Phenotypic Heterogeneity of Neutrophil Subsets

Neutrophils were further categorized into three subsets based on surface marker expression:

  1. Mature neutrophils: CD62LbrightCD16brightCD11bbright
  2. Activated neutrophils: CD62LdimCD16brightCD11bbright
  3. Immature neutrophils: CD62LbrightCD16dimCD11bbright

No significant differences in the proportions of these subsets were observed between PCP patients and controls (Supplementary Figure S1B–D). However, activated neutrophils exhibited significantly higher PD-L1 expression in the PCP group (median 15.4% [IQR: 10.2–20.6%] vs. 8.9% [IQR: 5.1–12.3%]; P = 0.0341) (Supplementary Figure S2B). Mature and immature subsets showed minimal PD-L1 expression in both groups.

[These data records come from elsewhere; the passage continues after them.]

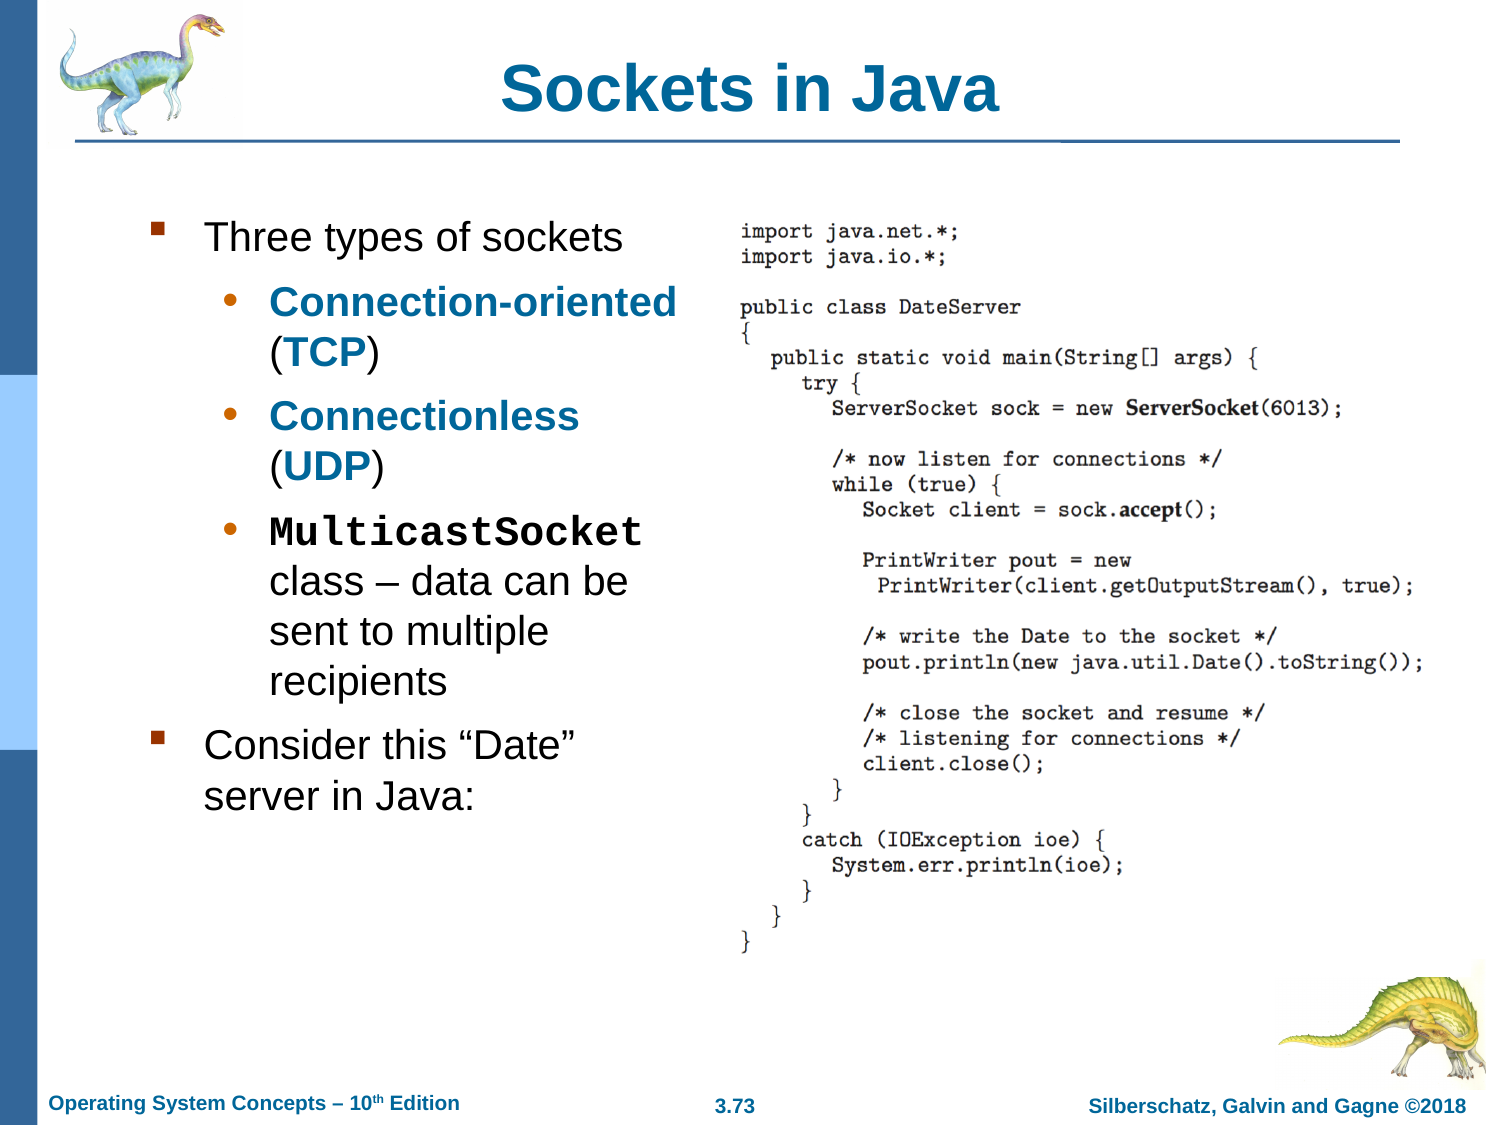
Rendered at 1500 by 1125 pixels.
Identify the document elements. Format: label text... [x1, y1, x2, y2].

picture [692, 202, 1486, 1090]
list Three types of sockets Connection-oriented (TCP) Connectionless (UDP) MulticastSocket class – data can be sent to multiple recipients Consider this “Date” server in Java: [132, 202, 690, 946]
picture [46, 0, 243, 149]
title Sockets in Java [75, 37, 1425, 132]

Association with Disease Severity

PD-L1+ neutrophil levels correlated positively with APACHE II scores (R = 0.5, P = 0.041), indicating a link between neutrophil-driven immunosuppression and disease severity. Furthermore, the proportion of PD-L1+ activated neutrophils correlated with PD-1+ CD4+ T-cell frequencies (R = 0.4869, P = 0.0474) (Supplementary Figure S3B). These findings underscore the clinical relevance of PD-L1+ neutrophils in PCP progression.

Mechanistic Insights and Implications

Neutrophils are dual-edged components of the immune response in PCP. While their recruitment is essential for pathogen clearance, excessive or dysregulated neutrophilic activity can exacerbate tissue damage. Prior studies in murine models found that neutrophil depletion did not ameliorate lung injury, challenging the notion of neutrophils as primary effectors of harm. However, this study introduces a novel paradigm: neutrophils may contribute to immunosuppression via PD-L1/PD-1 signaling, impairing CD4+ T-cell function.

The activated neutrophil subset (CD62LdimCD16bright), which showed the highest PD-L1 expression, likely plays a central role in this process. These cells may migrate to infected tissues and interact with PD-1+ CD4+ T cells, inhibiting their effector functions. This mechanism aligns with observations in tuberculosis, where PD-L1+ neutrophils suppress T-cell responses. The correlation between PD-L1+ neutrophils and APACHE II scores further supports their role in worsening clinical outcomes.

Limitations and Future Directions

This study has limitations, including its small sample size and restriction to ICU patients, which may limit generalizability. The absence of BAL fluid analysis for PD-L1/PD-1 expression precludes direct comparisons between circulating and lung-localized immune cells. Future studies should explore tissue-specific interactions and evaluate the functional consequences of PD-L1/PD-1 blockade in preclinical models.

Conclusion

This study identifies PD-L1 overexpression on circulating neutrophils, particularly activated subsets, as a hallmark of PCP in HIV-negative immunocompromised patients. The correlation between neutrophil PD-L1, CD4+ T-cell PD-1, and disease severity highlights a potential mechanism of immune evasion in PCP. These findings advocate for further investigation into PD-L1/PD-1-targeted therapies to restore antimicrobial immunity and improve outcomes in this high-risk population.